The US actively promoted these dry lands--that of the XIT and beyond--and encouraged farmers to homestead there, even recruited immigrants to  settle the land and grow wheat. since in the years before and during WWI the US was exporting wheat all over the world and farmers were making lots of money that way.

But the worst combination of disasters awaited those settlers: wheat prices tanked right after production in this area came online. a serious drought season began simultaneously, the stock market crash of 1929 ushered in 10 years of Depression. Removing the native grasses from the soil which was necessary in order to plant wheat and other crops, proved disastrous when the new crops failed and resulted in seasons of horrendous dust storms that snuffed out life everywhere in the area and in a few instances caused dust to rain over the entire eastern half of the US.
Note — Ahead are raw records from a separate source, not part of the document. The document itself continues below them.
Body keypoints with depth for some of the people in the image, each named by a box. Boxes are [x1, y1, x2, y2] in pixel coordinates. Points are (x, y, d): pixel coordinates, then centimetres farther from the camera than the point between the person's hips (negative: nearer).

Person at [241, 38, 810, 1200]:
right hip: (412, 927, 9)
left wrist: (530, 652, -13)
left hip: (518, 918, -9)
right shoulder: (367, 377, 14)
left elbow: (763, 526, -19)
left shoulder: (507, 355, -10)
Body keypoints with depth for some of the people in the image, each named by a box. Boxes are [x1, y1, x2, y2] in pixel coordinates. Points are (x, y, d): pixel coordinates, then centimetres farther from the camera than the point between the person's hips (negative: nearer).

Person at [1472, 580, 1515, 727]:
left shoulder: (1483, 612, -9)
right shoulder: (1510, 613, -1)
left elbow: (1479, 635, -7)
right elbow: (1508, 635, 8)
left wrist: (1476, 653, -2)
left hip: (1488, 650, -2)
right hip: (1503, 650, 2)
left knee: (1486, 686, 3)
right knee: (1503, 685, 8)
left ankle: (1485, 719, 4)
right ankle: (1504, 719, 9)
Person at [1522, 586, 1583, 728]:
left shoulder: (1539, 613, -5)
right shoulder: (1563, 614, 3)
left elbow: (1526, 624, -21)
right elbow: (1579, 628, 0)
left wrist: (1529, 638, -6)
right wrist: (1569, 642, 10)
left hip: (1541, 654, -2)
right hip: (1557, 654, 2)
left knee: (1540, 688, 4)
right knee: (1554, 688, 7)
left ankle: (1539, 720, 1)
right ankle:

Egan presents the details of these disasters through the eyes of people who survived, some of whom he interviewed personally, some whose descendants he interviewed and others he explored through their published or unpublished diaries and memoirs. Interspersed among these personal stories was Egan's own research into the period: statistics about immigration to and from the area, crop successes and failures, weather and politics--FDR's New Deal targeted this area first as a haven for settlers and then, as disaster set in, as an area of experimentation with conservation (replanting grass, building tree barriers, rotating crops and husbanding the soil). Some of these projects were successful; other not. And the results were seen in human terms by Egan's informants living and dead: conservation success, lessons learned, but also human skepticism and greed.

A quick read and even if you think you understand the dust bowl, you'll discover that more people stayed than left (as The Grapes of Wrath taught us) and that the effects of the irresponsible use of the soil which directly caused the dust storms were far more disastrous than you thought. At least that was my experience. Rated this one a 9 (out of 10). Only problem with the book is that the combination of factual history and personal story was not quite as well integrated as it is in many of these popular histories.